YZM: Vera is every Jewish mother’s nightmare: a nice Jewish girl who moves away from home and takes up with gangsters. Who or what was your inspiration for this character?

RR: Vera wasn’t based on anyone in particular. She really developed on her own out of the times and out of what young women were doing with their lives in the 1920s. She came to me in bits and pieces and took on more definition with each draft. She was a tricky character to make sympathetic or relatable because she was so indecisive in the beginning and yet she taps into a core of strength that even she didn’t know she had. Hopefully readers will enjoy how she changes and grows throughout the story.

YZM: Were there many Jewish gangsters in Chicago during the 1920s? More than in other cities?

RR: There were Jewish gangsters all throughout the 1920s and in all cities. The key ones in Chicago would have been Jake “Greasy Thumbs” Gusak and Samuel ‘Nails” Morton. And of course people assume that Hymie Weiss was Jewish but he was a devout Catholic who had adopted a very Jewish-sounding name. Detroit was home to the predominately Jewish Purple Gang whom some believe was responsible for the St. Valentine’s Day Massacre. And of course New York’s key Jewish mobsters were Meyer Lansky, Arnold Rothstein and Bugsy Siegel.

YZM: Vera oscillates between two men, one Jewish and the other not.

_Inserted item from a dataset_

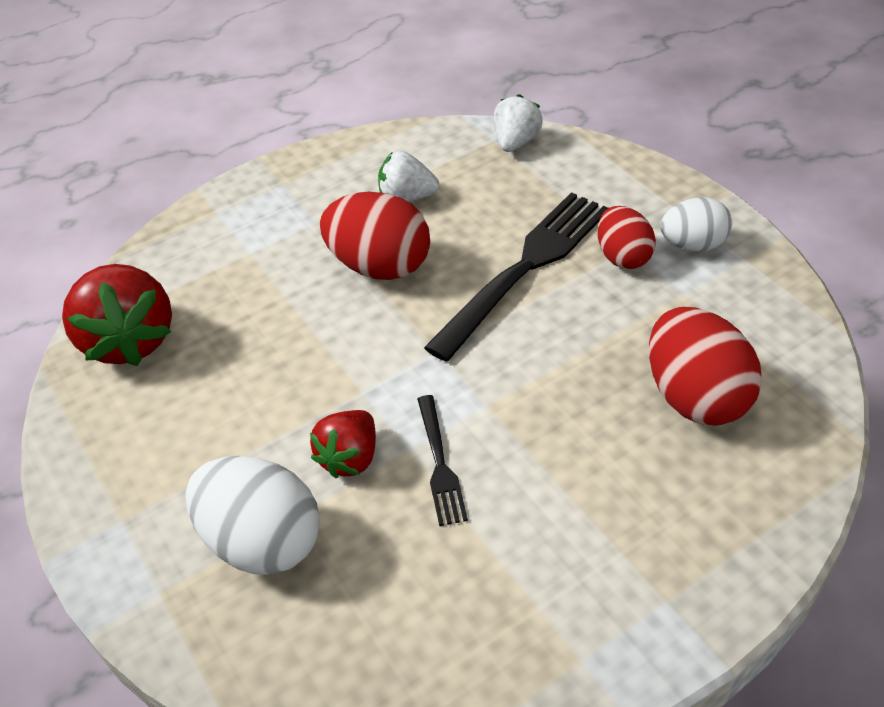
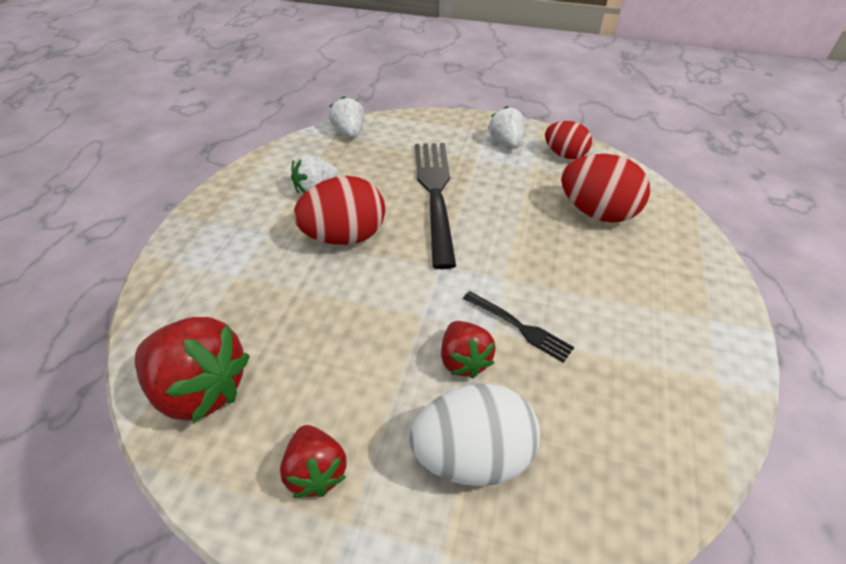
camera: 45 degrees left, 0 degrees up
(141, 463) = (316, 471): none -> red strawberry
(623, 257) = (479, 164): red egg -> red egg (564, 155)
(693, 245) = (506, 142): white egg -> white strawberry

Did you have a particular goal in pitting a Jewish man against a non-Jewish one?

RR: Nothing conscious in terms of a goal. I just knew that she was going to be caught in the middle between two rival gang members. The fact that one of them happens to be Jewish only complicated matters for Vera. She felt a familiar bond with Shep because he was also Jewish. But beyond that, I really didn’t think of it as Jew pitted against a non-Jew. It really more of a North Sider pitted against a South Sider.

YZM: The Jewish Women’s Council gets significant play; can you say more about that group and its importance for Jewish women during that time?

RR: The Jewish Women’s Council was largely a fictional creation although Jewish women did form their own organizations—primarily because they weren’t always welcome in the other more established women’s groups. I wanted to bring the group into the book to show that Vera was really conflicted between being a gangster’s wife and being a Jewish wife, mother and homemaker. She wanted to be accepted by them but at the same time, she knew they could never identify with the realities of her life with the gangs.

YZM: The conclusion of the novel is somewhat open-ended; can you see continuing Vera’s story?

RR: I would love to revisit the Roaring Twenties. It’s really one of my favorite time periods but I think this might be the end for Vera. I can’t see doing a sequel that would have the same kind of action, the same kind of intensity. I do love Hannah but I right now I don’t see another novel growing out of that. BUT… I’ll never say never!

YZM: You have a novel coming out from New American Library next fall; is it also historical fiction?

RR: Yes, my new novel, What the Lady Wants is the story of Marshall Field and his 30 year illicit affair with his neighbor, Delia Caton. It spans from the Great Fire in 1871 to 1906 when Marshall Senior died. I go into the development of his famous department store, his issues with the labor unions that led to the Haymarket Riot and even the 1893 Columbian Exposition World’s Fair. So it covers a lot of ground in addition to the love affair and I’m very excited about this book as well!